Christ the King Holds Us Together


This is the message I preached this morning at Zion Lutheran Church, Baker, WV.
Being a part of our household can be quite an adventure and you just never know where it may lead. Those who know me well know I am not the most graceful or coordinated person. Inanimate objects in our home also suffer the consequences of getting bumped, knocked over, dropped, and sometimes broken. We keep a good supply of duct tape, glue, and other adhesives in stock. Things can be repaired or replaced. Super Glue is a wonderful invention.
But what about our hearts, our emotions, our families, our church? It is not so easy to fix them. Super Glue is fine for things, but what about OUR brokenness?
We all have circumstances we encounter in life. Sometimes it just becomes too much and we feel hopeless. And we wonder where God is in all of it. It just isn’t supposed to happen like that. Parents lose a child. A long marriage dissolves in the pain of divorce. The poet William Butler Yeats expressed this feeling in these words, “…Things fall apart; the centre cannot hold…” (William Butler Yeats, The Second Coming).
            Today is Christ the King Sunday, the last Sunday in the church year. As Americans, we may find it difficult to relate to the idea of a king. Kings aren’t part of our culture like they are in some countries. I would like to focus on the reading from Colossians.
            It begins as a prayer for the Colossians and I believe it is one we can claim for ourselves as well. We may feel weak as individuals, as a church. We may wonder where all this will end? Hear this good news:
 11 May you be made strong with all the strength that comes from his glorious power, and may you be prepared to endure everything with patience, while joyfully 12 giving thanks to the Father, who has enabled you to share in the inheritance of the saints in the light.
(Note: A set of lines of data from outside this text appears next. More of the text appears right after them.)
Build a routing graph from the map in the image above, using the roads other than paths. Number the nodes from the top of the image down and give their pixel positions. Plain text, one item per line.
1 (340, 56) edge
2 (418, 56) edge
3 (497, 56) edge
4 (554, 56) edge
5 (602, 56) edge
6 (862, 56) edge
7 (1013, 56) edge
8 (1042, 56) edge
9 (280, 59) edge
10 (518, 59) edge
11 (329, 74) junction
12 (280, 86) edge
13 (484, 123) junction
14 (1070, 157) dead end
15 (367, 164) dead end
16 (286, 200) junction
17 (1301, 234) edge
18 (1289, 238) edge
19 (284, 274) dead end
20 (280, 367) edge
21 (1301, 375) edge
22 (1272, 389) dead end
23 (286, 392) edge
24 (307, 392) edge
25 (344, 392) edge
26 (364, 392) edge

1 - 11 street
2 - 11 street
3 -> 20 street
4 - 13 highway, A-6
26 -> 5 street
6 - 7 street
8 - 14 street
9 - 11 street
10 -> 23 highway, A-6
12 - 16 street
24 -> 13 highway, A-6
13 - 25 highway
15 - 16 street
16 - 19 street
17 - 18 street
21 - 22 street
            This strength comes from God’s glorious power, which never refers to simply human power in the New Testament. It is God’s power that strengthens us, not our own. God has prepared us to endure.
            This life can be a struggle for us. But in Christ, we have an inheritance. We are children of God and our God has given us a great heritage.
Following the prayer, we are shown just who this Jesus is that we follow. He is our redeemer, the one who has delivered us from “sin, death, and the power of the devil” as Luther wrote in the Small Catechism. He has set us free.
            Jesus is also creator of all things in heaven and earth, seen and unseen. The emphasis throughout the passage is on what God has done, not on what we have to do.
            Jesus is first—the firstborn of all creation, the firstborn from the dead, first place in everything. As one theologian says, “He is first in priority, before all things…first in importance, beyond all things…first in rank, above all things… first in origin, source of all things…first in order, ahead of all things…”  (Audrey L. S. West, New Proclamation). This isn’t saying, “My Savior’s better than yours,” but rather nothing exists anywhere outside of Christ’s domain.
            Now as wonderful as all this is it gets better. Do any of you remember hearing in science class about “cosmic glue”? It is that invisible substance that holds the worlds together. According to an article I read, now there is even a race among scientists to detect traces of this invisible cosmic glue. As Christians, we already know what this cosmic glue is. It is Jesus Christ, the creator of the universe. Jesus not only creates and redeems us, but holds all of creation and us together.
Have you ever seen old photo albums where the pictures were glued onto the pages? What happens over time? The glue dries, the pictures drop off, and everything is all mixed up. It’s a mess. Thankfully, Jesus isn’t like that. Jesus, the cosmic super glue does not dry up, die, or fail. He continues forever to hold all things together. Christ brings creation and us to be in a “condition of [unity to] continue, [to] endure, [to] exist, and hold together" (BDAG).
There have been times in my life when I was desperate--when my family was having financial difficulties, when I had a knee injury and was out of work for a year. I didn’t know how I would cope, how I would go on. Jesus held me together. He held my family together. It’s like the old song says, “He’s got the whole world in his hands…”
            That’s nice, but what is God’s objective in all of this? The heart of everything is summed up in the final verse, “through him God was pleased to reconcile to himself all things, whether on earth or in heaven, by making peace through the blood of his cross.”
            There is hope for us because of who Jesus is and what he has done. This is just the time we need to celebrate Christ the King and his reign in our lives.
            Listen to the way The Message  translation expresses our hope:
He was supreme in the beginning and—leading the resurrection parade—he is supreme in the end. From beginning to end he's there, towering far above everything, everyone. So spacious is he, so roomy, that everything of God finds its proper place in him without crowding. Not only that, but all the broken and dislocated pieces of the universe—people and things, animals and atoms—get properly fixed and fit together in vibrant harmonies, all because of his death, his blood that poured down from the cross.
            Let us pray:
            Christ our King, we bring our brokenness to you. As the glue that holds everything together, we ask you to fix and heal us. Fit us together in vibrant harmonies of your love and use us to your glory. Amen.